The acknowledgment that admission spots at elite schools are bought and not earned gives rise to the rare idea that could benefit the poor, the rich, and universities themselves: exchange 80% of admission spots at elite schools for a million-dollar donation. First, this will help eliminate all the wasted money spent on crew instructors, SAT tutors, and admission counselors, as well as all the wasted time kids must spend doing these useless activities just to maintain the façade that admission spots are earned. (Sadly, the fencing, water polo, and crew industries may take a hit) Second, elite colleges can continue to ensure that the vast majority of their students are rich and get an extra million per student. Third, rich parents can avoid the hassle of hiring all the various instructors that make their children appear smart and hard-working, and can write off a million-dollar charitable donation, which schools can use for the noble causes of building another 50 thousand-dollar fountain or 50 million-dollar building. Fourth, all those who cannot afford the million-dollar donation can meritocratically compete for roughly the same 20% of spots they fight for now, without schools worrying that they do not have enough rich kids to accept the very poor, and, most importantly, with everyone acknowledging that most are rejected because elite schools are predominantly for the rich, and not because they are, as Mayor Pete described Harvard, for those with super-powers.
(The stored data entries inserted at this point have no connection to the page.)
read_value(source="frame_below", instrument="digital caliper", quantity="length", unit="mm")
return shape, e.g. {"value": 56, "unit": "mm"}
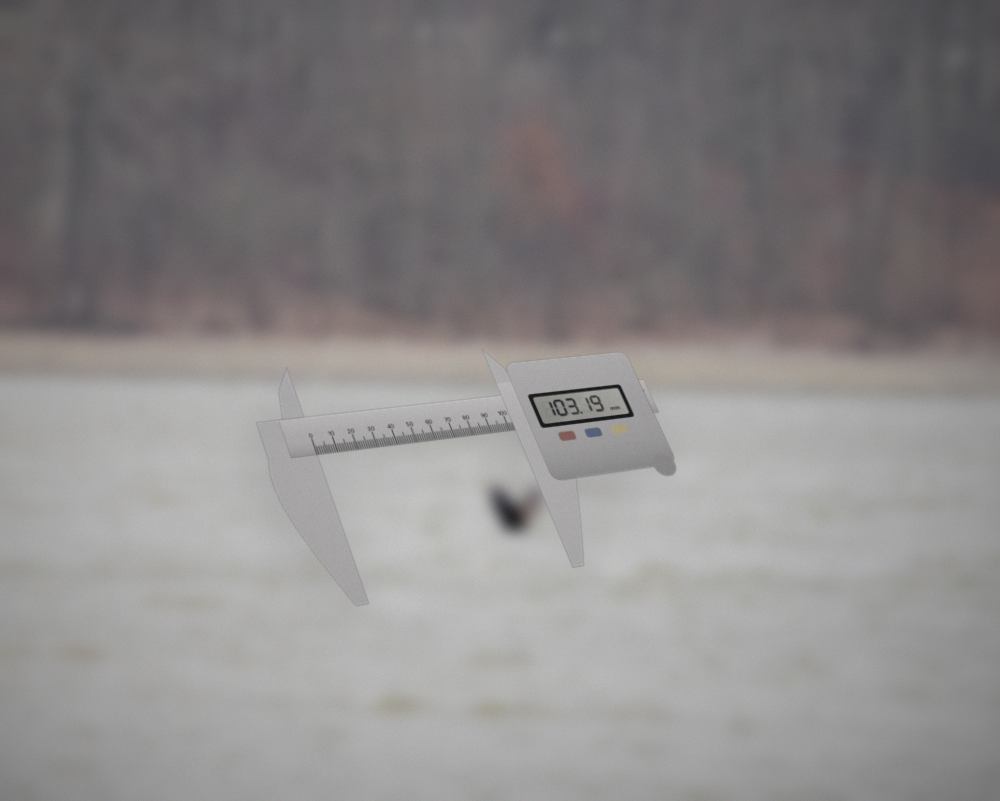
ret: {"value": 103.19, "unit": "mm"}
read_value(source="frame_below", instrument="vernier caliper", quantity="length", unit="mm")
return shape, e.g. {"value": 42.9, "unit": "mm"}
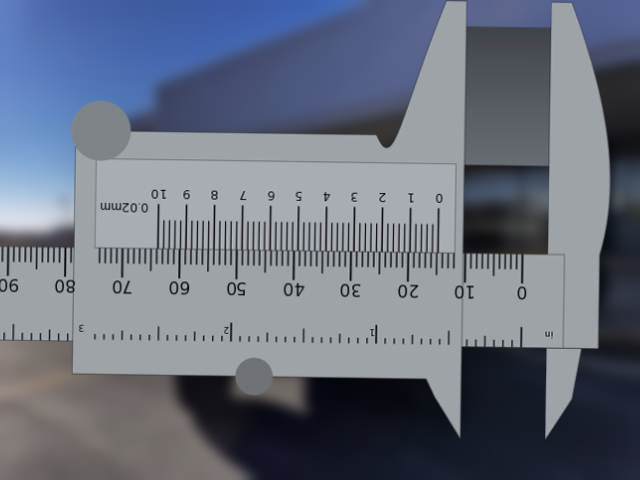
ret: {"value": 14.8, "unit": "mm"}
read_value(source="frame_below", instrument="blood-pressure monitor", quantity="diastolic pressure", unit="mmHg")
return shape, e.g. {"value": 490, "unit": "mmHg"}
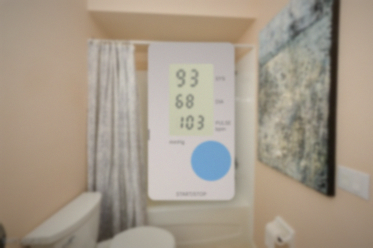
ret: {"value": 68, "unit": "mmHg"}
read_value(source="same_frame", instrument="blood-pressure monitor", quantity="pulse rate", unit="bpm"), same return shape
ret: {"value": 103, "unit": "bpm"}
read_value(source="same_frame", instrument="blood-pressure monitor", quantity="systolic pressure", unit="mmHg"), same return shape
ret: {"value": 93, "unit": "mmHg"}
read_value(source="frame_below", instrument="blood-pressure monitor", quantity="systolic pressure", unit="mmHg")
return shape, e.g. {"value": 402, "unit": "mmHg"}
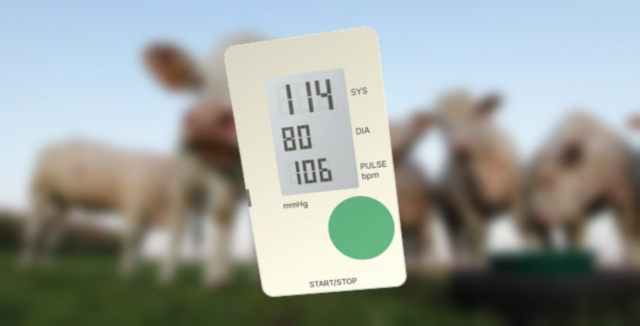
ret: {"value": 114, "unit": "mmHg"}
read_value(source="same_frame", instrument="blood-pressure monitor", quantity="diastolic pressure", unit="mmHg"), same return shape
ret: {"value": 80, "unit": "mmHg"}
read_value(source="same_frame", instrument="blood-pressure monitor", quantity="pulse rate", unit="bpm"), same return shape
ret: {"value": 106, "unit": "bpm"}
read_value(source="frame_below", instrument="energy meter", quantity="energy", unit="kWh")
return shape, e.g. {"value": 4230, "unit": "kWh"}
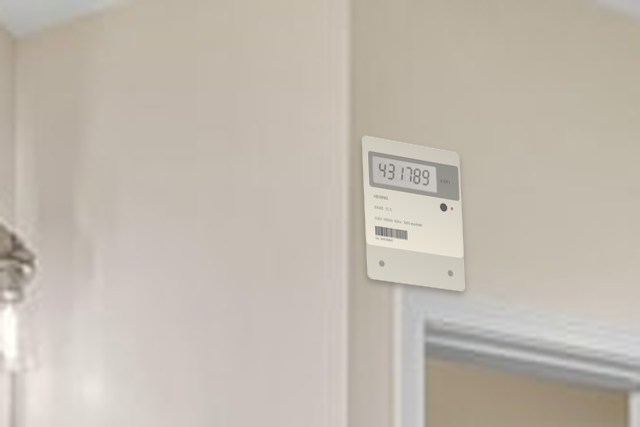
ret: {"value": 431789, "unit": "kWh"}
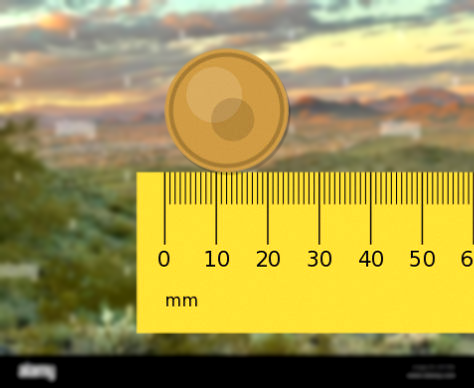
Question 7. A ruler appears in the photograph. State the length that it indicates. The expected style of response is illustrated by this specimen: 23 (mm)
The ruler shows 24 (mm)
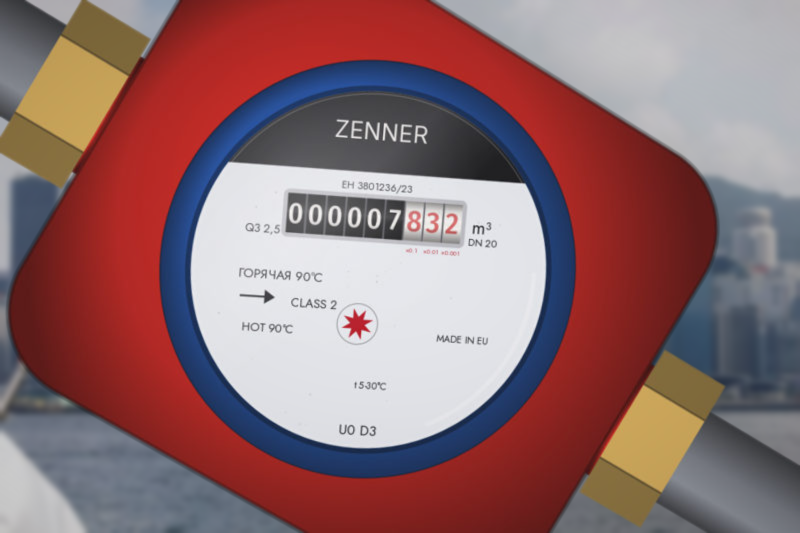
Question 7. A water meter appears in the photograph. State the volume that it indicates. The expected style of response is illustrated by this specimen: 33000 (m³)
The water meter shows 7.832 (m³)
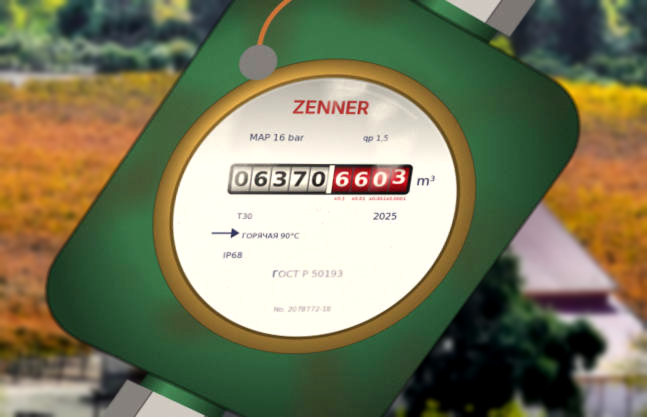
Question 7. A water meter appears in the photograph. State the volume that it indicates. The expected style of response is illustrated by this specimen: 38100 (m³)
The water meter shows 6370.6603 (m³)
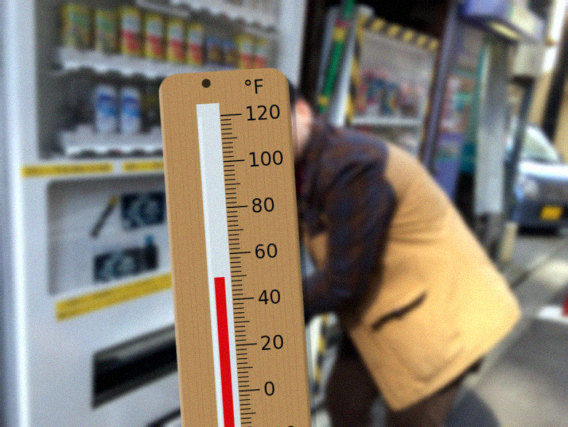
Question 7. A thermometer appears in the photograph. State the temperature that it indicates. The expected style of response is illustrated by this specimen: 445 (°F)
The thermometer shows 50 (°F)
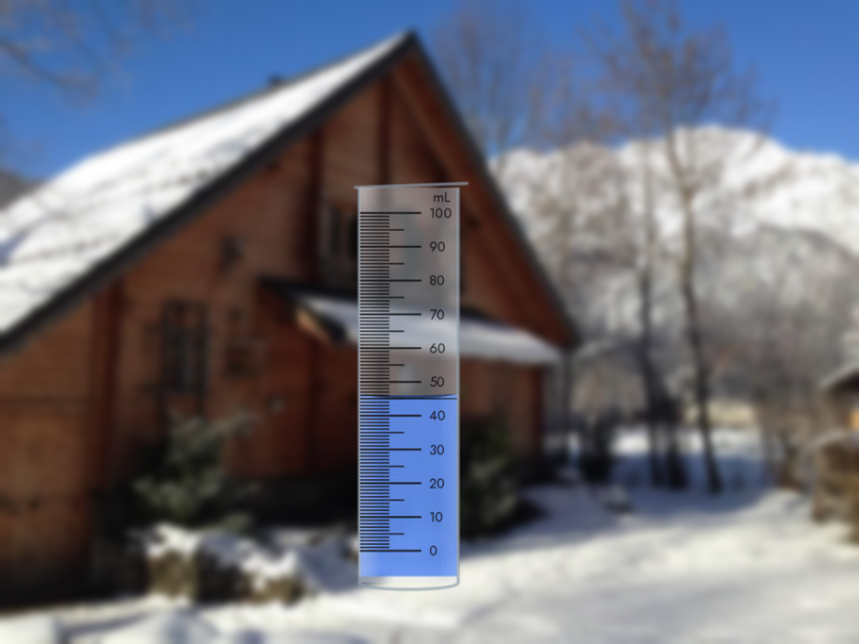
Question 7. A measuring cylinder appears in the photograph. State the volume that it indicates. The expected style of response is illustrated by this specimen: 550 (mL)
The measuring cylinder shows 45 (mL)
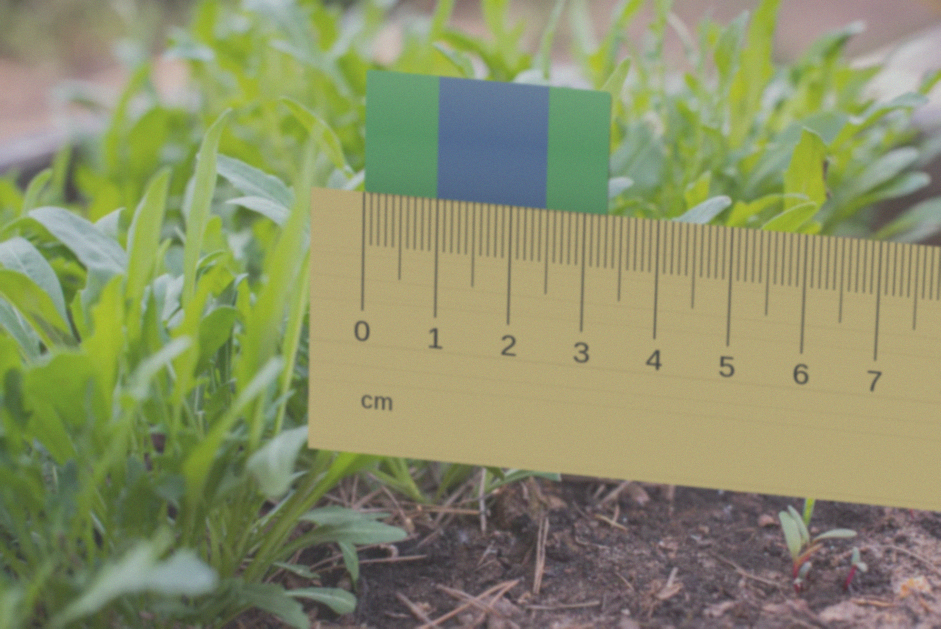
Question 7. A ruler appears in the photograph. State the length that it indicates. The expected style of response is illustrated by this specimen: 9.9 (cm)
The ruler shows 3.3 (cm)
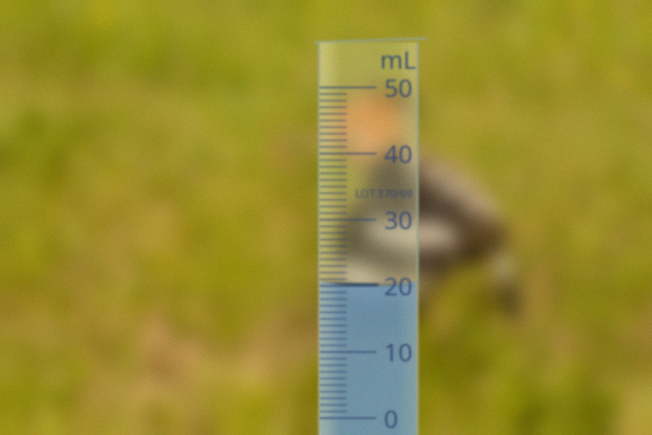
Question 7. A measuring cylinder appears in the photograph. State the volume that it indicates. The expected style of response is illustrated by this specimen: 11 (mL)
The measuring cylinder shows 20 (mL)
Still, one may worry that this acknowledgment would harm the rich, because without the justification that elite schools have the best and brightest students, employers would not be able to justify almost exclusively hiring the rich kids from elite schools. However, the rich can rest assured that this acknowledgment would not fundamentally disrupt the way employers hire from those schools, because they can justify their hiring from these schools by arguing that regardless of who is admitted to them, the spectacular education the schools provide makes their students irreplaceable.